[Exercise brief] Copy each line below holding "trasparenza".

Segment Start: Entries supplied

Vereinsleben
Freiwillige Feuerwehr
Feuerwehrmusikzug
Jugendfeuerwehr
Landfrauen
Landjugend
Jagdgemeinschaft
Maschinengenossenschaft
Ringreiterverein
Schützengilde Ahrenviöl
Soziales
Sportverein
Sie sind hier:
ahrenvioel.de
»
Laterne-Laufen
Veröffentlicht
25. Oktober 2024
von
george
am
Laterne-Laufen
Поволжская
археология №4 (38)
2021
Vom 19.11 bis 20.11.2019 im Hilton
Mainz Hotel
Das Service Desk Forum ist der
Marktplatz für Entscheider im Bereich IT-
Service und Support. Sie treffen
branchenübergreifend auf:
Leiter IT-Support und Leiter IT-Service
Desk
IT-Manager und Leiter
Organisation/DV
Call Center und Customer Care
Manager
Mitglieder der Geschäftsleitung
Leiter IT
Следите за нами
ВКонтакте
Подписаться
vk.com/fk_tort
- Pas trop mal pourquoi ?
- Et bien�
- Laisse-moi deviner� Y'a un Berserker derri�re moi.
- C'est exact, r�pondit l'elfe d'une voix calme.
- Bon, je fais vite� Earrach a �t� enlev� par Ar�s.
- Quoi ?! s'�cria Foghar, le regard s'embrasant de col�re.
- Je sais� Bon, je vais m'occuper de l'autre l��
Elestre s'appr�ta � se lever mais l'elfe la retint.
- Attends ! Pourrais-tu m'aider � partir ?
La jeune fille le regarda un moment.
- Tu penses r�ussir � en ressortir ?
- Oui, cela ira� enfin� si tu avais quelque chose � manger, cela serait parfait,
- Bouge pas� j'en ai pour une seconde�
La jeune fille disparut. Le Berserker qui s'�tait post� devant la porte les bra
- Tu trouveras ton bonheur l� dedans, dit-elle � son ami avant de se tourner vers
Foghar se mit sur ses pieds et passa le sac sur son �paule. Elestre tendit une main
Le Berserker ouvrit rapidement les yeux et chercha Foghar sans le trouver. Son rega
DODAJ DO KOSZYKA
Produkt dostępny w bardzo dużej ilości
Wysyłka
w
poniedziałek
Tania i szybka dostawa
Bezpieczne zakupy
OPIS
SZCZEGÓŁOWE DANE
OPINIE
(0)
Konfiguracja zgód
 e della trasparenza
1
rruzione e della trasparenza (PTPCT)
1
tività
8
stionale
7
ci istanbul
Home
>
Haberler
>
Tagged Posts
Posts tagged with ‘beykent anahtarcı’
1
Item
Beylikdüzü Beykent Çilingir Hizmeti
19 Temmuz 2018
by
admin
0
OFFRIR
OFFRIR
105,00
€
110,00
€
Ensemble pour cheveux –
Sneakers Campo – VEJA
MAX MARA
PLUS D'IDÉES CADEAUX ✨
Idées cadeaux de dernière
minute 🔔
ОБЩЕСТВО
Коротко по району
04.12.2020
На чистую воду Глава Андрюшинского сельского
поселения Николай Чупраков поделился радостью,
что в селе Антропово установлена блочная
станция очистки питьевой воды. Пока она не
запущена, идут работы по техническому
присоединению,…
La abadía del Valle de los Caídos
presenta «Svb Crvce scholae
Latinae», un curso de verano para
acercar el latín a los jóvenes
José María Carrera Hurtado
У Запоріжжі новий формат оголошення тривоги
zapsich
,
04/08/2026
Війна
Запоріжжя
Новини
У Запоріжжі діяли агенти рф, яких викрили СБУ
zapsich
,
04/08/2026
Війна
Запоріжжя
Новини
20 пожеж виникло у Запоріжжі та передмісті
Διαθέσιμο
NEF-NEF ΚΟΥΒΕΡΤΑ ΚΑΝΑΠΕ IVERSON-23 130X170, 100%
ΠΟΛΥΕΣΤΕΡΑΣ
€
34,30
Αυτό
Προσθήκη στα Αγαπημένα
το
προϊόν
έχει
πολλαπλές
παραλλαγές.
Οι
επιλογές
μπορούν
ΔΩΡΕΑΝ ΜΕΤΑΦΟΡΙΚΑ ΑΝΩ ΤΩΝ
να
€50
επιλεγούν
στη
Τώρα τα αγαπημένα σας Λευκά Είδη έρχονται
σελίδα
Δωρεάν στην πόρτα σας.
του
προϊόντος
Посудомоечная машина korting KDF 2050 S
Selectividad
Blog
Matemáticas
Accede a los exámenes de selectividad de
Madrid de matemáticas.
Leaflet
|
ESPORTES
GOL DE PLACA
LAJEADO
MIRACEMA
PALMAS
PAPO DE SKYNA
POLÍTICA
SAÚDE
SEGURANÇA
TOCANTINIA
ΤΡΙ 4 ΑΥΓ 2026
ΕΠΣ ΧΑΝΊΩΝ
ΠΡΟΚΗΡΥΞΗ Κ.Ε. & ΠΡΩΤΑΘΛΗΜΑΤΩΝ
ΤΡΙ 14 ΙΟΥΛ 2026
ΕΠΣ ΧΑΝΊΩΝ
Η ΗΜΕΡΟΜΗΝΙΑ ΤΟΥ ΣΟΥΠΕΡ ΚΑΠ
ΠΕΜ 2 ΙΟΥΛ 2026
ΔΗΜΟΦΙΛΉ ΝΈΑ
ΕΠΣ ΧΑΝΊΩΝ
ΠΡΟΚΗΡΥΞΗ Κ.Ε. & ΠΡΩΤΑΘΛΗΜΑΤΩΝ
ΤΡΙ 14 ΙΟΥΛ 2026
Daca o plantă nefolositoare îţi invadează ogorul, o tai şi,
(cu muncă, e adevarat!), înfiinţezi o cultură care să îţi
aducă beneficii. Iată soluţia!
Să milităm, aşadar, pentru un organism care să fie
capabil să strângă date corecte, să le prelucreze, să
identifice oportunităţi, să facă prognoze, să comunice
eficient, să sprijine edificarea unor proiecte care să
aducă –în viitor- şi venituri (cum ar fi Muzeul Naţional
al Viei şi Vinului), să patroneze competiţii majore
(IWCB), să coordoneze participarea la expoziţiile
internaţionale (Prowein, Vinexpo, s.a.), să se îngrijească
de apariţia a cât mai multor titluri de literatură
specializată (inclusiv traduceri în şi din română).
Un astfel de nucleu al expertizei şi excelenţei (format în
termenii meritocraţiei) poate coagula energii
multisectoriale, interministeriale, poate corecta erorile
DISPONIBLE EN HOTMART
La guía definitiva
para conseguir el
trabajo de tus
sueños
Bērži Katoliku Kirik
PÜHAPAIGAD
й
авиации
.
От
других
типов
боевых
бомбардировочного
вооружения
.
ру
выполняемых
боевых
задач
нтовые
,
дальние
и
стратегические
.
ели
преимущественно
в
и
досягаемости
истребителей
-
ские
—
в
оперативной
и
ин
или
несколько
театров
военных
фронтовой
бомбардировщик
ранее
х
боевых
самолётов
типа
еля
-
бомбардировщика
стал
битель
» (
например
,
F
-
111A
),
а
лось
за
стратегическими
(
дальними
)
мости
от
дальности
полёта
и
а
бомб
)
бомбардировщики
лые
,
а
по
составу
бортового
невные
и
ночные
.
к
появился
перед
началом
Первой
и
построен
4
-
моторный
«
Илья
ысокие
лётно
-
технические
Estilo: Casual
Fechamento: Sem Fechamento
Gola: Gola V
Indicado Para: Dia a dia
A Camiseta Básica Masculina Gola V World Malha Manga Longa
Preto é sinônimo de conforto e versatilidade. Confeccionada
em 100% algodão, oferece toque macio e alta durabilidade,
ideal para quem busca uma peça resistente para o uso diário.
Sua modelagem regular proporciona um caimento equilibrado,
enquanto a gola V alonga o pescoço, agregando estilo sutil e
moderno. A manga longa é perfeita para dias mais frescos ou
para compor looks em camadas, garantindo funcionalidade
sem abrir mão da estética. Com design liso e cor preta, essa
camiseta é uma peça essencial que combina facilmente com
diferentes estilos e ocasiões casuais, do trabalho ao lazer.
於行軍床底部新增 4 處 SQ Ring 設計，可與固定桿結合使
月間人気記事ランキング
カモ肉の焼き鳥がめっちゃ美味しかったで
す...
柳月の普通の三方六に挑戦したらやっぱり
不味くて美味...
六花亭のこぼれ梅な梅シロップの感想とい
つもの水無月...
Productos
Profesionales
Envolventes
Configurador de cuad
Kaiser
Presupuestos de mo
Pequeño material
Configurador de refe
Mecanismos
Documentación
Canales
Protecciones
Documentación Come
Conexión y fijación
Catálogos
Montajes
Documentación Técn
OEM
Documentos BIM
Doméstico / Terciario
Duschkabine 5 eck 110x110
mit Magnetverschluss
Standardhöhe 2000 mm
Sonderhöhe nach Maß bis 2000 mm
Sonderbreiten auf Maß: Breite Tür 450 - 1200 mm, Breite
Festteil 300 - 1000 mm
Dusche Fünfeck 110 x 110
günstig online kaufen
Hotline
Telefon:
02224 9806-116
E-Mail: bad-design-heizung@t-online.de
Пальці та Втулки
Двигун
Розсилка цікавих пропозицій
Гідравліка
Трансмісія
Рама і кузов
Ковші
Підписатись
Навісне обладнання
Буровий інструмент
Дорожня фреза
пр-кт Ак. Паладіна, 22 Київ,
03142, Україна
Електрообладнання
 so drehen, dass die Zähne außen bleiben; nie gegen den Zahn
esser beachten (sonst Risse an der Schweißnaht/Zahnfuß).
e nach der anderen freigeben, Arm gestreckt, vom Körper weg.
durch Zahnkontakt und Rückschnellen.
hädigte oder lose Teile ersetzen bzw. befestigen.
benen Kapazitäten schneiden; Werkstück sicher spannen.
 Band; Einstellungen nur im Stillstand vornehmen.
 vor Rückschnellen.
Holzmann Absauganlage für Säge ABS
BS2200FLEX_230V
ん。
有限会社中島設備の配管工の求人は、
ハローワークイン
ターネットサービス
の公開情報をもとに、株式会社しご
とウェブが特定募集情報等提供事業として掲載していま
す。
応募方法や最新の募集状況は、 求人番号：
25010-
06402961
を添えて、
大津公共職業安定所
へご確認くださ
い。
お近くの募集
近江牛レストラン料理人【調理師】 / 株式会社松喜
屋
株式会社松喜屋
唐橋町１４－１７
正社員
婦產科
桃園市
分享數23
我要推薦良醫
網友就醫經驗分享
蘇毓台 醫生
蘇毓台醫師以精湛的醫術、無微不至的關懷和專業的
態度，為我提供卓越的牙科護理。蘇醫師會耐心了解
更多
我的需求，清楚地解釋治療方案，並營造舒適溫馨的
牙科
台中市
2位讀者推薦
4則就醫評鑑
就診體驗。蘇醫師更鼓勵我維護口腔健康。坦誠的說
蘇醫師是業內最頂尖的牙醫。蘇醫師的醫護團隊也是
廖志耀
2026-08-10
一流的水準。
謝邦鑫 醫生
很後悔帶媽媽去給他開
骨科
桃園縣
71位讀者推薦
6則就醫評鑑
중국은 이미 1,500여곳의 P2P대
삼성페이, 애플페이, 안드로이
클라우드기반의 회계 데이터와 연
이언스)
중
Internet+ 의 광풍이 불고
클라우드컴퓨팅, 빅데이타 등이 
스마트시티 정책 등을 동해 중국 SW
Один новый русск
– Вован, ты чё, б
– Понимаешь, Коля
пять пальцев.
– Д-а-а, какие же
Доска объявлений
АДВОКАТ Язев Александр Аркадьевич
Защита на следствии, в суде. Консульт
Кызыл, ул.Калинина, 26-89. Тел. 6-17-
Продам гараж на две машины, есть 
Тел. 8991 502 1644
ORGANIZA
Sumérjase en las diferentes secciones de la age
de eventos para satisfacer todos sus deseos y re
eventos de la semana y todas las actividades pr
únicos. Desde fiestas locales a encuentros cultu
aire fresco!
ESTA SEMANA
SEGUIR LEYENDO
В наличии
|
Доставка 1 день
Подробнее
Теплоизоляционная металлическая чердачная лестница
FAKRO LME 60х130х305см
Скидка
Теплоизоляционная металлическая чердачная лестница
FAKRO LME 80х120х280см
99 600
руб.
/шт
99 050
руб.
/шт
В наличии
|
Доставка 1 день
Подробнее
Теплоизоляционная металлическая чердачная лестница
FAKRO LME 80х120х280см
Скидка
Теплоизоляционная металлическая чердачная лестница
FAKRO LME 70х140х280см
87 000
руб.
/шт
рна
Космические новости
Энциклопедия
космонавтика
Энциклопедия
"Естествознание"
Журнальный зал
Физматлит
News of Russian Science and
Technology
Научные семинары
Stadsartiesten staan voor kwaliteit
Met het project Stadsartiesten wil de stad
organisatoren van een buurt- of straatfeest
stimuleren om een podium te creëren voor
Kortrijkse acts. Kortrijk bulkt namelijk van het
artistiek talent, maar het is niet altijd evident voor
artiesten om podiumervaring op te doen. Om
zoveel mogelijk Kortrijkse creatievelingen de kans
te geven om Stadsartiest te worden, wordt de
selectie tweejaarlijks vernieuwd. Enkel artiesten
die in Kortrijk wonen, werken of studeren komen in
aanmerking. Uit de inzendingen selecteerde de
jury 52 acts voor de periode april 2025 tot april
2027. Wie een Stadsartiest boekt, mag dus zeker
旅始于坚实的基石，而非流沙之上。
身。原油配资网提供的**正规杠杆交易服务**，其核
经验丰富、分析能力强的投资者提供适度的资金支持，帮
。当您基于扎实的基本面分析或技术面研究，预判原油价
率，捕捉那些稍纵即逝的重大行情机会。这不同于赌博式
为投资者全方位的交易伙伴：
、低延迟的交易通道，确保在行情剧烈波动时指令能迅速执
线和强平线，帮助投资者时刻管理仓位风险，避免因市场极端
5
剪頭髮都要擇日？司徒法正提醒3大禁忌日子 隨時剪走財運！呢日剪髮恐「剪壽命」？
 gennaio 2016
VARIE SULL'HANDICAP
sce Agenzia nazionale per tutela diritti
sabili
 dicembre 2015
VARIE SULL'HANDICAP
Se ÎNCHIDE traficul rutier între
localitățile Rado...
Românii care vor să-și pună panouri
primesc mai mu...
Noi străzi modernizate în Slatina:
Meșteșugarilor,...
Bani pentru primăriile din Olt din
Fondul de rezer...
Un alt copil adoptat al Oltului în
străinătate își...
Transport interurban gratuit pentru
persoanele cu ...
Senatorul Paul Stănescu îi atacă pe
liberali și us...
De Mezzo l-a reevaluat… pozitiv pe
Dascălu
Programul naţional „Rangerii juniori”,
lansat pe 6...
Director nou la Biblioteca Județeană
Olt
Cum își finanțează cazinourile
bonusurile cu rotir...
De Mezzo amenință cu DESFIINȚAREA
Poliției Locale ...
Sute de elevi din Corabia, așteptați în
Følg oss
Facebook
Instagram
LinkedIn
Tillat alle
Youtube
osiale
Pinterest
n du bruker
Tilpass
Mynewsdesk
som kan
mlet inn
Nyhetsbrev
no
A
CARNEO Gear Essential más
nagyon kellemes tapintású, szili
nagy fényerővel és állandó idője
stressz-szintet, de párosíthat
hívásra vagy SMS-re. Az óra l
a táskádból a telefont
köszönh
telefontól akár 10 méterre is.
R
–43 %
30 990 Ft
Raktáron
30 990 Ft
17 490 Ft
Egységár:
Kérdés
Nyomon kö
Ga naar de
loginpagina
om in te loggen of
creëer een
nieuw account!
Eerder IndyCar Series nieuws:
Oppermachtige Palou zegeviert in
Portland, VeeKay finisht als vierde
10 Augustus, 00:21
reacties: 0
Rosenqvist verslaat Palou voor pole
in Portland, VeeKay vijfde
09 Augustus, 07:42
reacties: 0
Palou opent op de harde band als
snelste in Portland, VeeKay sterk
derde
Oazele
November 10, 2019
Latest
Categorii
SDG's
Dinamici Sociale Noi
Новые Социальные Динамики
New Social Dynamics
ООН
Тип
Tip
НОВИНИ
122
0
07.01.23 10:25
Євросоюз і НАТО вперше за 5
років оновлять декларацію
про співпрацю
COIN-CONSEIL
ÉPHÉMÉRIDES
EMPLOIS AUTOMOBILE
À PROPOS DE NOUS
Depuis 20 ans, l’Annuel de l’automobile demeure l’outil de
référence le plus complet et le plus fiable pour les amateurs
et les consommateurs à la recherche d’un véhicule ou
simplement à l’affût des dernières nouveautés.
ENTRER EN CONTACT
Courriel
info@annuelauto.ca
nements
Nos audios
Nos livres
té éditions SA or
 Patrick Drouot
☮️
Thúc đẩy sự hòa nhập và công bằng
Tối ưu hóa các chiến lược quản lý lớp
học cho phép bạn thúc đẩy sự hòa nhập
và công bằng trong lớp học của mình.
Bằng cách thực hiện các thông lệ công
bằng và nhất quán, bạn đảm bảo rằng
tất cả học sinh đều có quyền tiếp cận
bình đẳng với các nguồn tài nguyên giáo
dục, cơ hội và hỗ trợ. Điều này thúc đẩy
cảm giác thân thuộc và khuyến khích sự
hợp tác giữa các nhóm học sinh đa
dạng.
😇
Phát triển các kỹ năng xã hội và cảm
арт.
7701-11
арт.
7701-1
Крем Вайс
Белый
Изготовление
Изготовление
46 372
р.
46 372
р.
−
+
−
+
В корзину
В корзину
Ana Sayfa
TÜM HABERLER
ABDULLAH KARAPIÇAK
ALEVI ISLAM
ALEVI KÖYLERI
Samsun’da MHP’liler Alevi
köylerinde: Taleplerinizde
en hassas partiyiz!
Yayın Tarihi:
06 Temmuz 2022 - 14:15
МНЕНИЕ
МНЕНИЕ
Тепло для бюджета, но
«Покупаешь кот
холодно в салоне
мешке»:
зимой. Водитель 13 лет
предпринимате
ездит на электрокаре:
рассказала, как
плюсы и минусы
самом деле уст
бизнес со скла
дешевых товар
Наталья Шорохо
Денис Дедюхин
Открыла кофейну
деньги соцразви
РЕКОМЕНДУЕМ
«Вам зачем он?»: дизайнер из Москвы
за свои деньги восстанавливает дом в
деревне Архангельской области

Segment End: Entries supplied

[Answer for the task]
 e della trasparenza
rruzione e della trasparenza (PTPCT)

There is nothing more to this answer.